Ware was then assigned to West Point to teach Military Psychology and Leadership, then attended the Armed Forces Staff College and was assigned to serve in Korea from March 1955 until June of 1957.
It was then off to the National War College, back to Washington D.C. to serve as a Congressional Liaison, and then a Europe tour. During his next assignment as Assistant Division Commander of the 2d Armored Division (“Hell on Wheels”) at Fort Hood, Texas, he was promoted to brigadier general. His next duty was as Deputy Chief and Chief of Information for the Department of the Army from September 1964 through November 1967. During that tour, he was promoted to Major General on July 1, 1966.
Originally due for assignment to Germany, Ware appealed to the Secretary of the Army and was reassigned to Vietnam, where he initially served in major command assignments until taking over as commander of the 1st Infantry Division (“Big Red One”).
On September 13, 1968, during the Battle of Lộc Ninh, elements of the 1st Infantry Division were preparing to attack Hill 222, 6 km north of the town. Ware’s command group was flying in his command and control helicopter to view the battle when heavy anti-aircraft fire brought the helicopter down 5 km south of Lộc Ninh. Ware, his three command staff, and the four helicopter crew were all killed in the crash, including his dog. On October 25, 1968, Ware was posthumously awarded the Distinguished Service Cross.

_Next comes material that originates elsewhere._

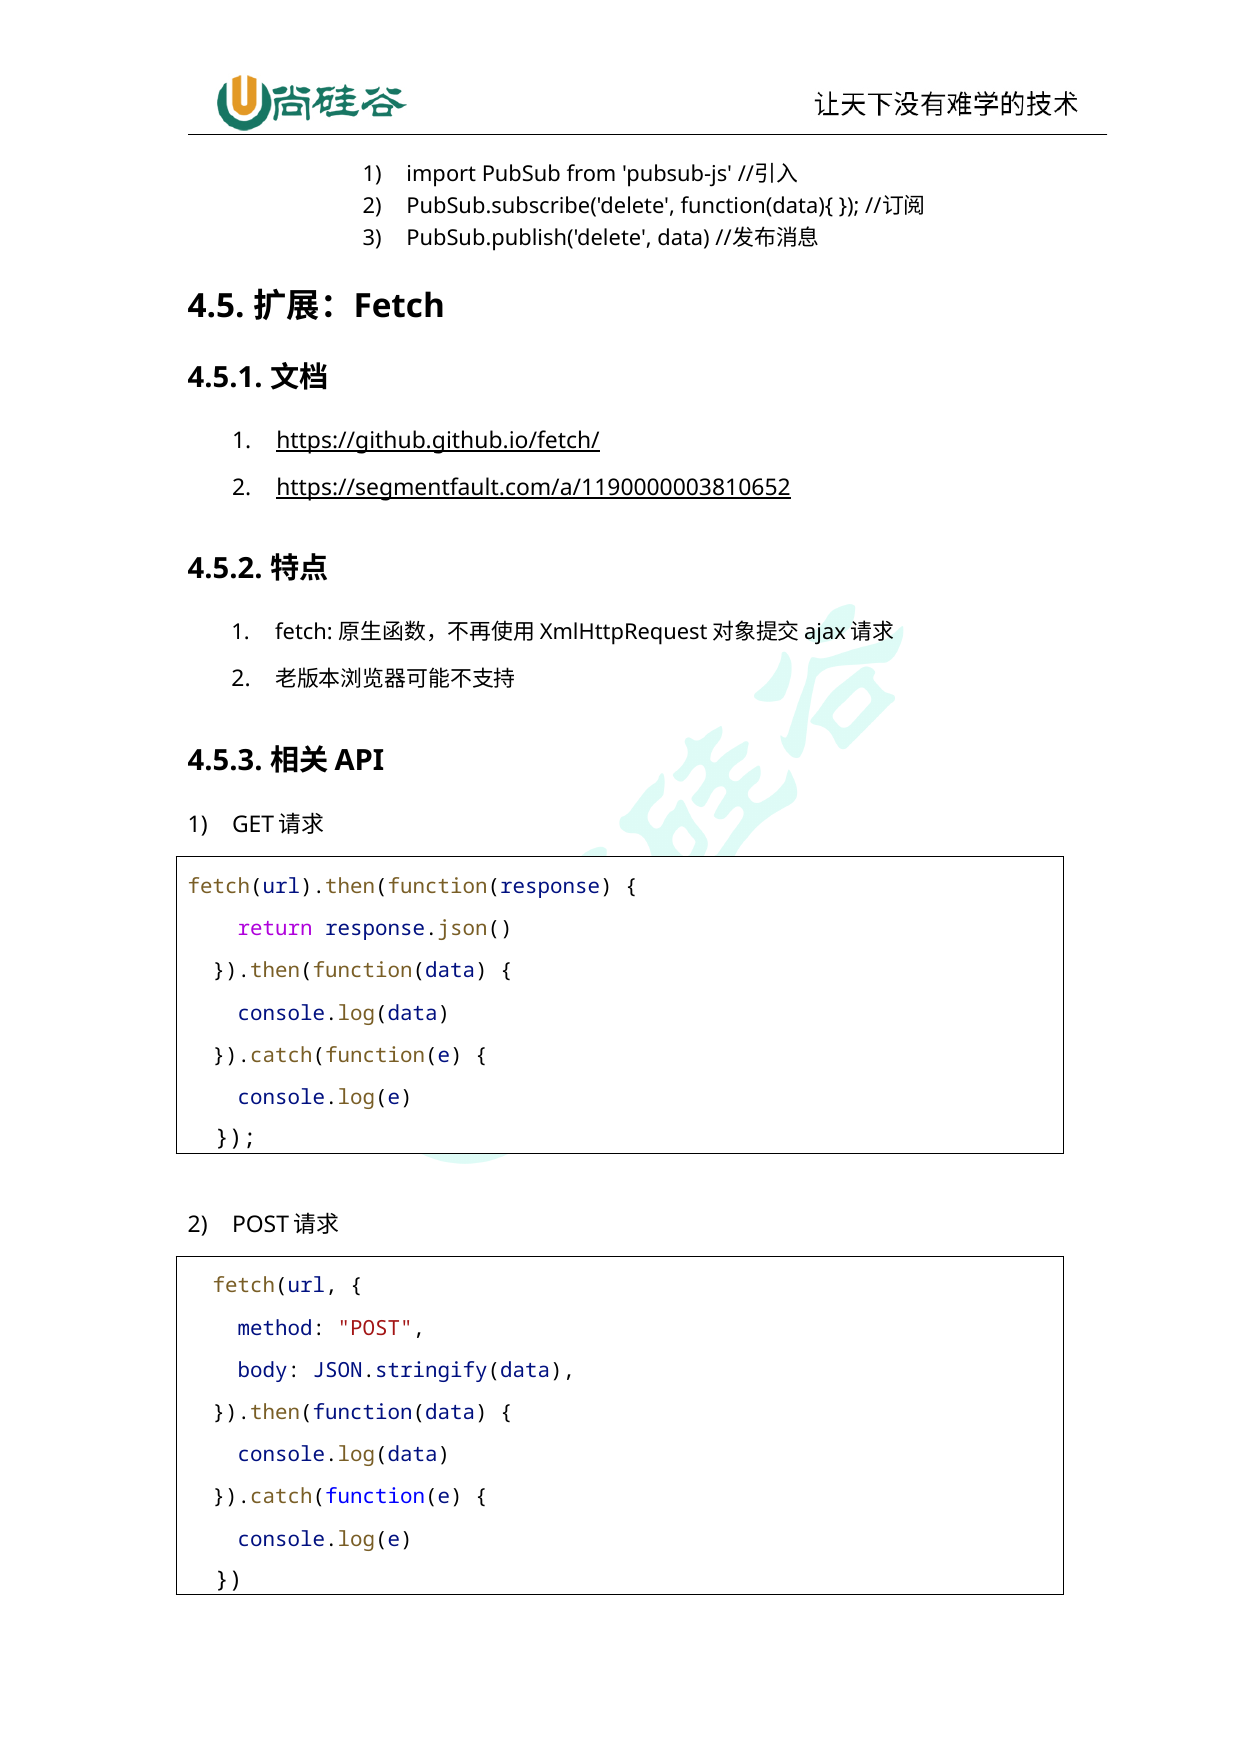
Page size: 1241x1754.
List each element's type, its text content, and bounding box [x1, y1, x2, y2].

His funeral was held, and he was laid to rest in Arlington National Cemetery. President Johnson, whom Ware had known from his legislative liaison days, attended.
His wife, who resides in Colorado, said that “he loved his country dearly and was a man of very high morals, very dedicated and a wonderful human being.”
The Army continues to recognize Maj. Gen. Keith L. Ware and his accomplishments to this day. The Army’s annual Awards for Journalism are named after him, as are the Parade Ground and an Elementary School at Fort Riley, Kansas (traditional home of the “Big Red One”); a range facility at Fort Benning, Georgia (home of the Infantry”); a Simulation Center at Rock Island Arsenal, Illinois; and, of course, an etching on panel 44W of the Vietnam War Memorial.
His Medal of Honor is currently on display at the National Infantry Museum at Fort Benning.